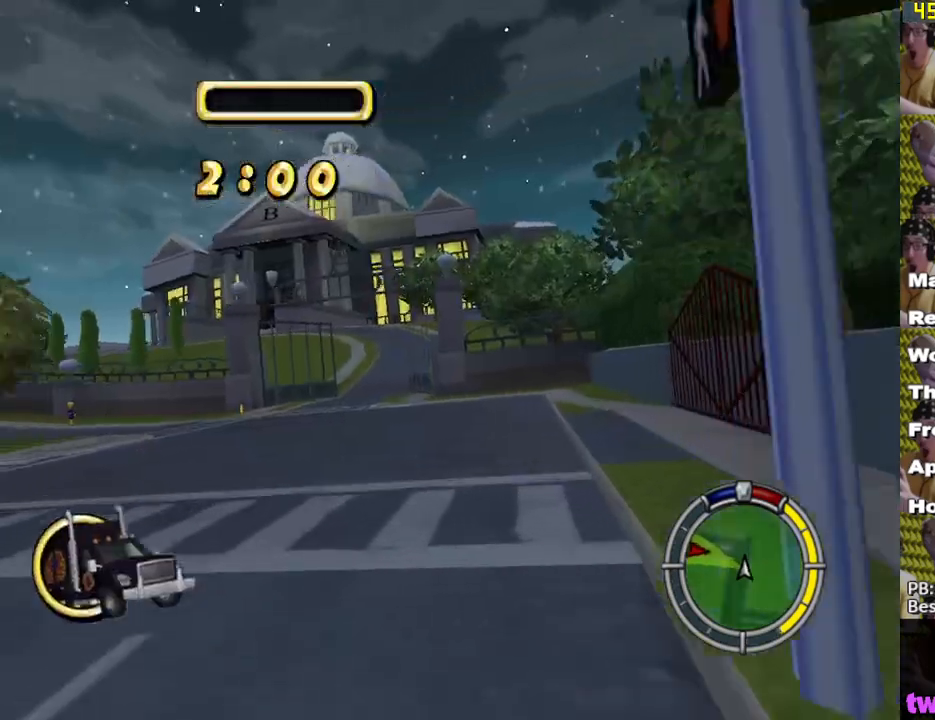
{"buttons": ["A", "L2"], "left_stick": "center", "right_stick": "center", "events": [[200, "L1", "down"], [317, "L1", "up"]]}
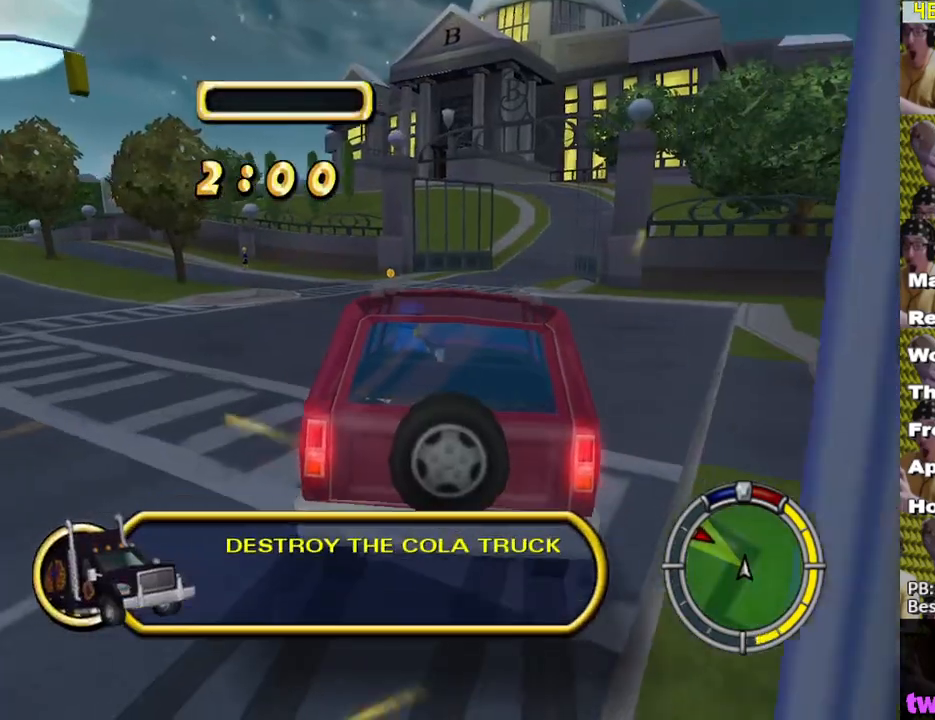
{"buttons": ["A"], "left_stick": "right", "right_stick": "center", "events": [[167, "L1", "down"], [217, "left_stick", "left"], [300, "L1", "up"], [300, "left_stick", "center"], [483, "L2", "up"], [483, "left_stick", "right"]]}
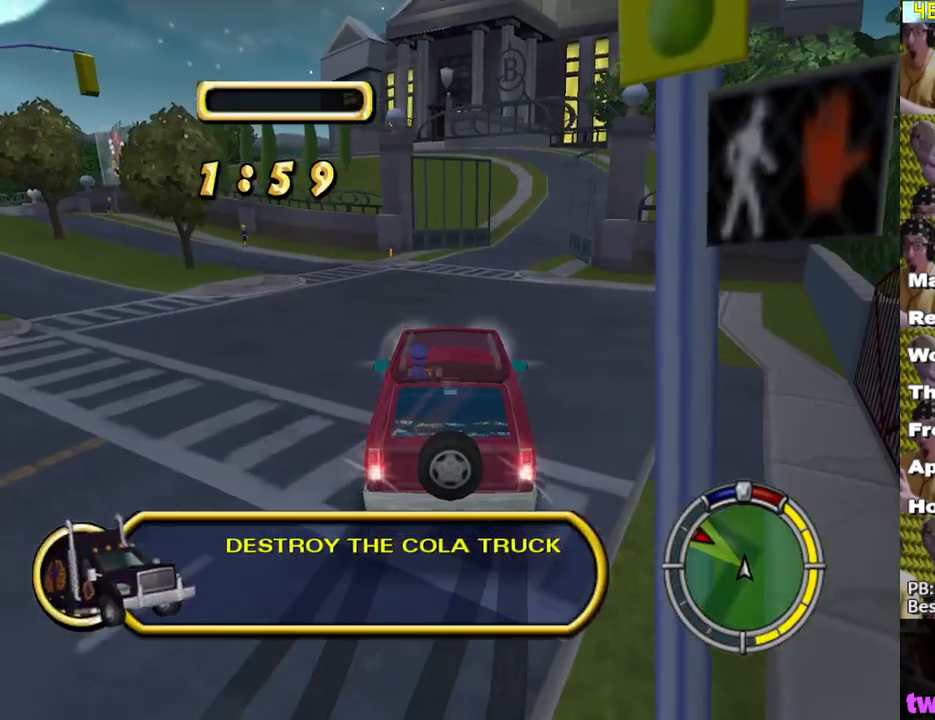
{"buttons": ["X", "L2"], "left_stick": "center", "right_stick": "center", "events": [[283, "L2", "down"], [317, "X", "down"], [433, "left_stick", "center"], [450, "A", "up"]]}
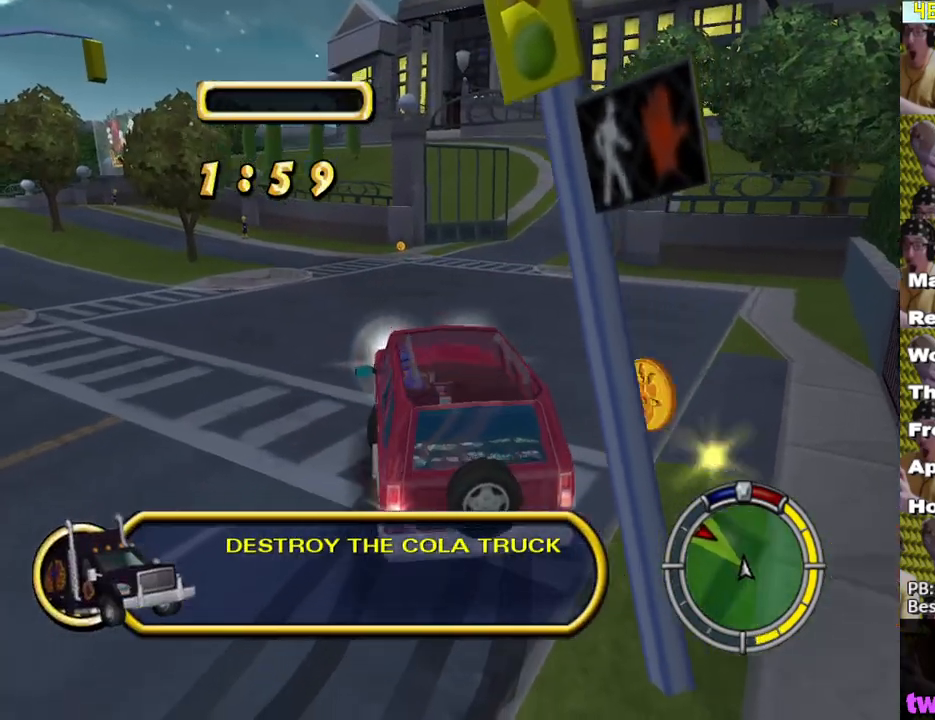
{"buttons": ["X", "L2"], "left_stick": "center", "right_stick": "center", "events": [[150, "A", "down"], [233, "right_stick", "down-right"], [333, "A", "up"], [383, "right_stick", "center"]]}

********************

» Brief
Set down the data above exactly as written. Omit the pictures.

» Finished exercise
{"buttons": ["A", "L2"], "left_stick": "center", "right_stick": "center", "events": [[200, "L1", "down"], [317, "L1", "up"]]}
{"buttons": ["A"], "left_stick": "right", "right_stick": "center", "events": [[167, "L1", "down"], [217, "left_stick", "left"], [300, "L1", "up"], [300, "left_stick", "center"], [483, "L2", "up"], [483, "left_stick", "right"]]}
{"buttons": ["X", "L2"], "left_stick": "center", "right_stick": "center", "events": [[283, "L2", "down"], [317, "X", "down"], [433, "left_stick", "center"], [450, "A", "up"]]}
{"buttons": ["X", "L2"], "left_stick": "center", "right_stick": "center", "events": [[150, "A", "down"], [233, "right_stick", "down-right"], [333, "A", "up"], [383, "right_stick", "center"]]}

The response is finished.